La IA no educa o deseduca. Poner la responsabilidad de la educación en unos algoritmos diseñados por corporaciones empresariales no parece una buena idea. Y la moral importa. En tiempos de desinformación, donde es fácil creernos cualquier tipo de publicación manipulada, es necesario ese nuevo realismo que combate las estupideces de las redes gracias a la filosofía o el arte. Si permitimos programar con IA, evaluar solo con IA o segregar con IA, acabaremos embruteciendo a la población. La originalidad y la autenticidad en la creación de contenidos acabará siendo algo extraordinario.
La IA no ofrece el afecto que se merecen los alumnos. Nada sustituye el aliento o el consuelo del docente. Sin el apoyo personal y la compañía del profesorado perpetuaríamos un modelo basado únicamente en la eficiencia donde la inclusión pasa a un segundo plano. Los cientos de datos (muchas veces inútiles) de nuestras hojas de cálculo calificadoras serán poca cosa en comparación a los millones de datos que cada estudiante producirá a lo largo de su trayectoria educativa. Citando a Freire, en sus "Cartas a quien pretende enseñar", las cualidades de un docente son insustituibles por máquina alguna: la humildad, la amorosidad, la valentía, la tolerancia, la competencia, la capacidad de decidir, la seguridad, la ética, la justicia, la tensión entre la paciencia y la impaciencia, la parsimonia verbal...

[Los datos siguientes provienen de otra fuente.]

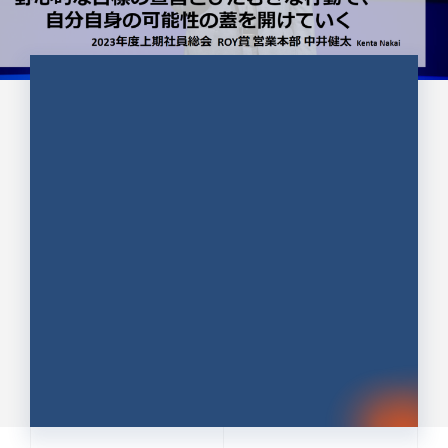
CULTURE 37
野心的な目標の宣言とひたむきな
行動で、自分自身の可能性の蓋を
開けていく ｜2023年度上期社...
中井 健太（なかい けんた）（PR TIMES 第二営業本
部副部長）
DATE:2024.01.17
セールス
新卒 総合職
社員インタビュー
PR TIMES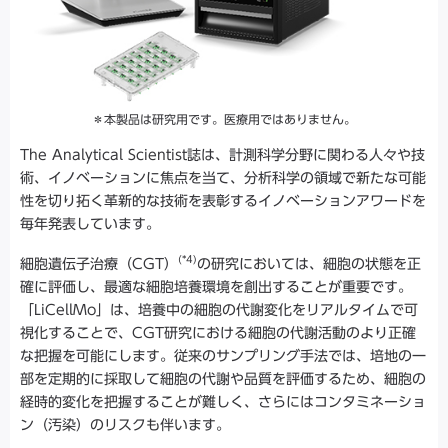
＊本製品は研究用です。医療用ではありません。
The Analytical Scientist誌は、計測科学分野に関わる人々や技
術、イノベーションに焦点を当て、分析科学の領域で新たな可能
性を切り拓く革新的な技術を表彰するイノベーションアワードを
毎年発表しています。
(*4)
細胞遺伝子治療（CGT）
の研究においては、細胞の状態を正
確に評価し、最適な細胞培養環境を創出することが重要です。
「LiCellMo」は、培養中の細胞の代謝変化をリアルタイムで可
視化することで、CGT研究における細胞の代謝活動のより正確
な把握を可能にします。従来のサンプリング手法では、培地の一
部を定期的に採取して細胞の代謝や品質を評価するため、細胞の
経時的変化を把握することが難しく、さらにはコンタミネーショ
ン（汚染）のリスクも伴います。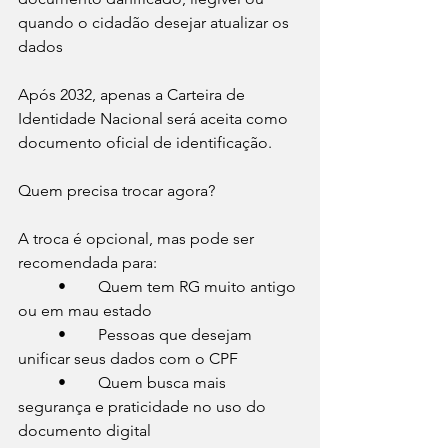
quando o cidadão desejar atualizar os 
dados
Após 2032, apenas a Carteira de 
Identidade Nacional será aceita como 
documento oficial de identificação.
Quem precisa trocar agora?
A troca é opcional, mas pode ser 
recomendada para:
	•	Quem tem RG muito antigo 
ou em mau estado
	•	Pessoas que desejam 
unificar seus dados com o CPF
	•	Quem busca mais 
segurança e praticidade no uso do 
documento digital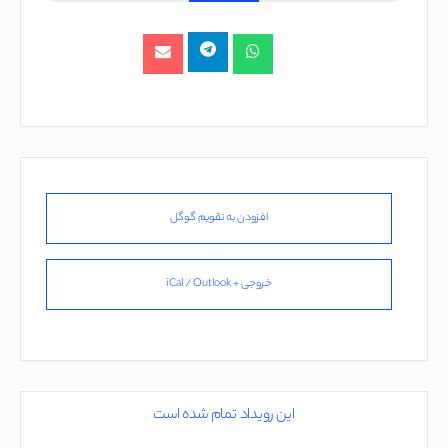
افزودن به تقویم گوگل
خروجی + iCal / Outlook
این رویداد تمام شده است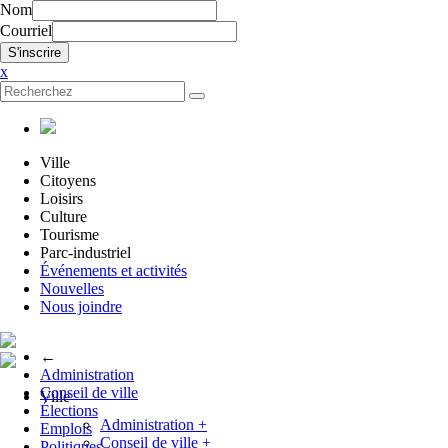
Nom
Courriel
x
Ville
Citoyens
Loisirs
Culture
Tourisme
Parc-industriel
Événements et activités
Nouvelles
Nous joindre
←
Administration
Conseil de ville
Ville
Élections
Administration
+
Emplois
Conseil de ville
+
Politiques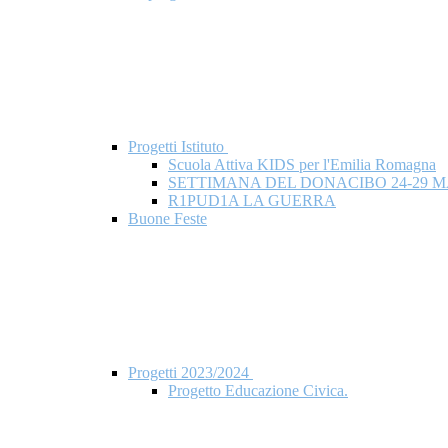
Progetti Istituto
Scuola Attiva KIDS per l'Emilia Romagna
SETTIMANA DEL DONACIBO 24-29 M
R1PUD1A LA GUERRA
Buone Feste
Progetti 2023/2024
Progetto Educazione Civica.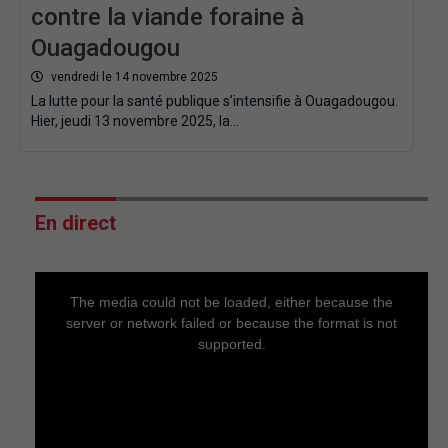
contre la viande foraine à
Ouagadougou
vendredi le 14 novembre 2025
La lutte pour la santé publique s’intensifie à Ouagadougou.
Hier, jeudi 13 novembre 2025, la…
En direct
This
is
a
The media could not be loaded, either because the
modal
window.
server or network failed or because the format is not
supported.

La IA solo será fructífera si nos permite eliminar esa burocracia educativa que nos impide atender mejor al alumnado. Si nos echa una mano para crear o diseñar tareas que son costosas en cuanto al tiempo que precisan: elaboración de exámenes, tests, comunicados, ejercicios, prácticas, etc. Solo si la inteligencia artificial nos aporta ese tiempo insuficiente del que ahora disponemos para atender a cada alumno y alumna, será realmente transformadora la IA a nivel educativo. La ilusión o el asombro por estas nuevas tecnologías no pueden empañar el sentido último de la educación: la humanización de las personas.